Extracted material START

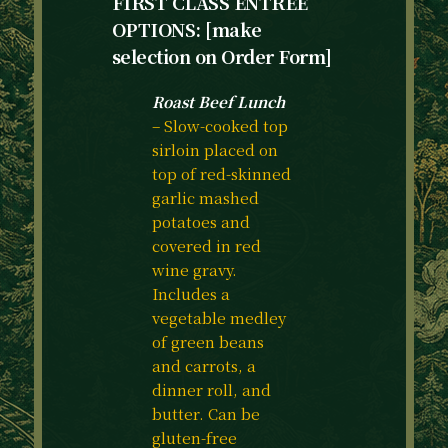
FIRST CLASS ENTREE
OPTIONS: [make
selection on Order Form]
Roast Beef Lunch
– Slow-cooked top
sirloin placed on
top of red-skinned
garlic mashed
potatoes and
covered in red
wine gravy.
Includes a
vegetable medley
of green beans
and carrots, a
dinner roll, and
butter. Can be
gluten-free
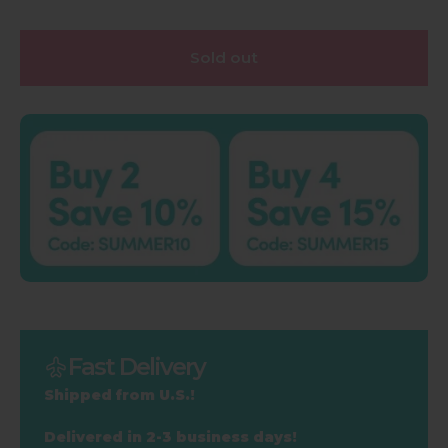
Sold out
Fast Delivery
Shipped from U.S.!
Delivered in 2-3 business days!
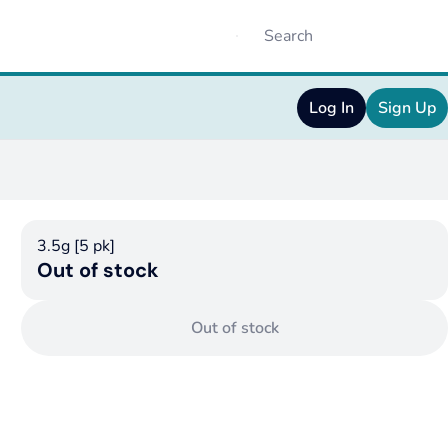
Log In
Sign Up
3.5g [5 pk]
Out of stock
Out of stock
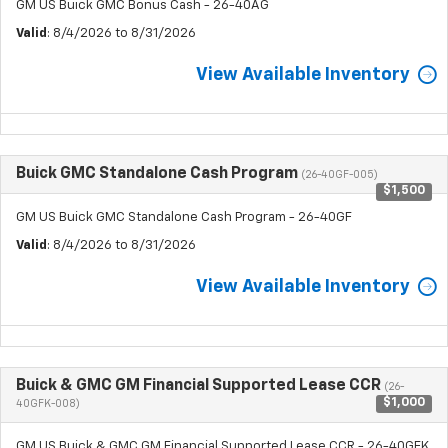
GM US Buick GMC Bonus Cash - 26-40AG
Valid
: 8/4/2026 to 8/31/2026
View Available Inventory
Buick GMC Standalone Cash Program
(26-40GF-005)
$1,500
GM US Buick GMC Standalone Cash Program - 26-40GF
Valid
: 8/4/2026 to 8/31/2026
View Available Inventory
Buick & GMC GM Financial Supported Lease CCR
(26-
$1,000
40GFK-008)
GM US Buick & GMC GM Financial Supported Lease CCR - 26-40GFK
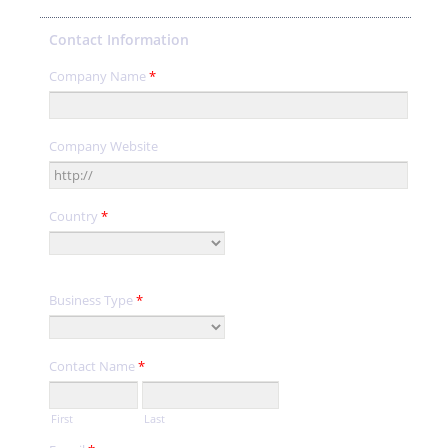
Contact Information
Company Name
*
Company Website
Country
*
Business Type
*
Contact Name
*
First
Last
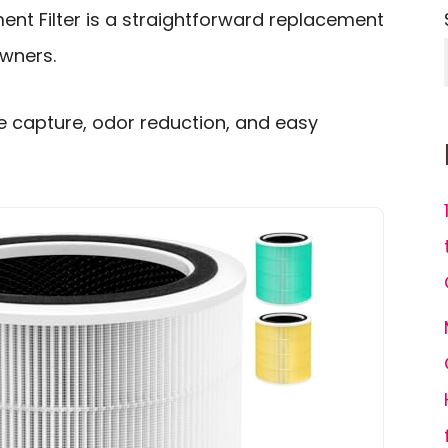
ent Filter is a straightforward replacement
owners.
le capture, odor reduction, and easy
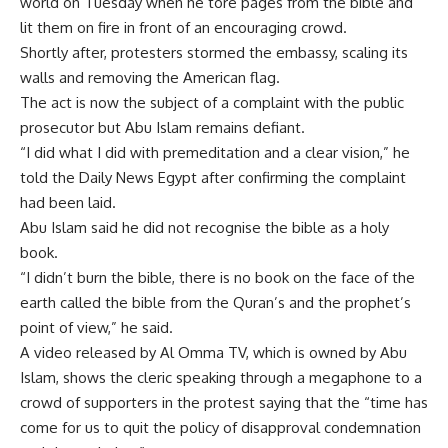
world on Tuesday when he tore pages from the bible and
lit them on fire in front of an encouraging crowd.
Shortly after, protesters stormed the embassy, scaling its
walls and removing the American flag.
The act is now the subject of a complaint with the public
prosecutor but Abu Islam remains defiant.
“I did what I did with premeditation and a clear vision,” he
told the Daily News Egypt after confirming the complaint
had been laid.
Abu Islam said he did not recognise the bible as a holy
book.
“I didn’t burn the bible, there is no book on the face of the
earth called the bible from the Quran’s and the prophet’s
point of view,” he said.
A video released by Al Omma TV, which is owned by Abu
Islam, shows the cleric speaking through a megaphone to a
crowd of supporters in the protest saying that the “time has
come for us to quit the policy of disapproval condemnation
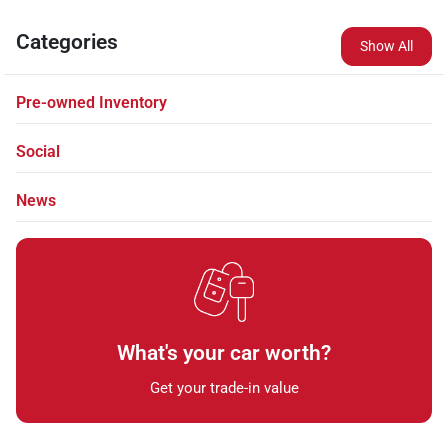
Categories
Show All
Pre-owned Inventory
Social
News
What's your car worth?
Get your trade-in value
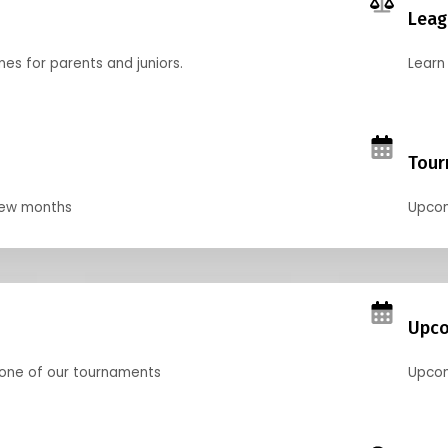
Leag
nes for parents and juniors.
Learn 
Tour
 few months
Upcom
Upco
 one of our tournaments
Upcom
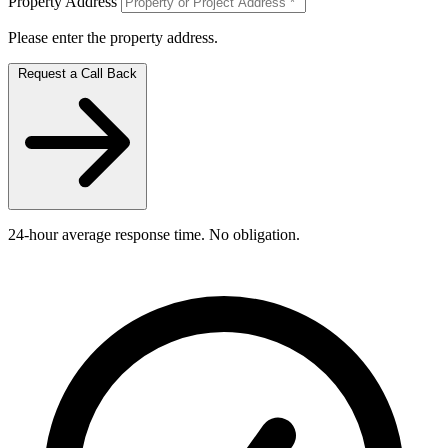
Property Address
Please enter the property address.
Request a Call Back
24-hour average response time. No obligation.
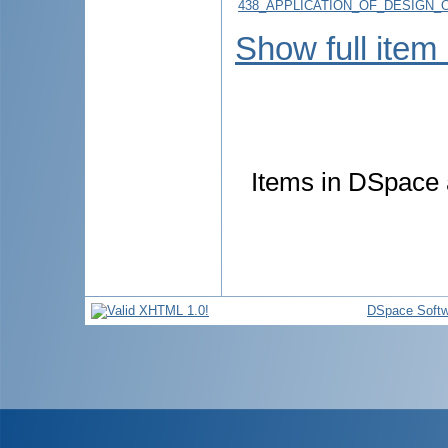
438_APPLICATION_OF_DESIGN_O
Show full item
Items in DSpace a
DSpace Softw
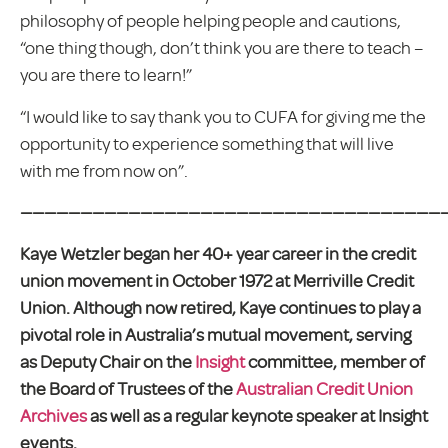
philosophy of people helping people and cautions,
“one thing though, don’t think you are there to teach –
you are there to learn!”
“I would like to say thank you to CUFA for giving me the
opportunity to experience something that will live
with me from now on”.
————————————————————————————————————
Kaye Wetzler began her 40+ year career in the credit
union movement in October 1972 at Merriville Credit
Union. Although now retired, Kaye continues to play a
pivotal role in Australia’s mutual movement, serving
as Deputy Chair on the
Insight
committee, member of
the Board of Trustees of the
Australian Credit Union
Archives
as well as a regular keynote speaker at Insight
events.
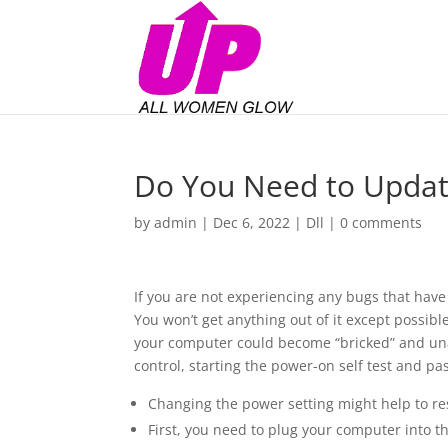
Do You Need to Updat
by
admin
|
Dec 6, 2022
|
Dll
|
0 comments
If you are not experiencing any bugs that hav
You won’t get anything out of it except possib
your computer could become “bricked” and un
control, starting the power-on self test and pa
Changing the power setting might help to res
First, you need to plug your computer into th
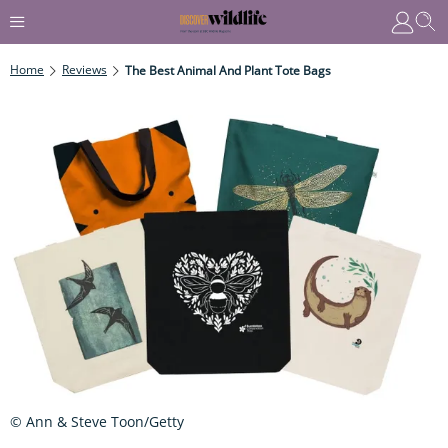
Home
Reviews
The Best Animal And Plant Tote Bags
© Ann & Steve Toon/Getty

Extracted material END

● Work instruction
The answer must consist of every line from the data that contains the word "complaint".

● Task response
The act is now the subject of a complaint with the public
told the Daily News Egypt after confirming the complaint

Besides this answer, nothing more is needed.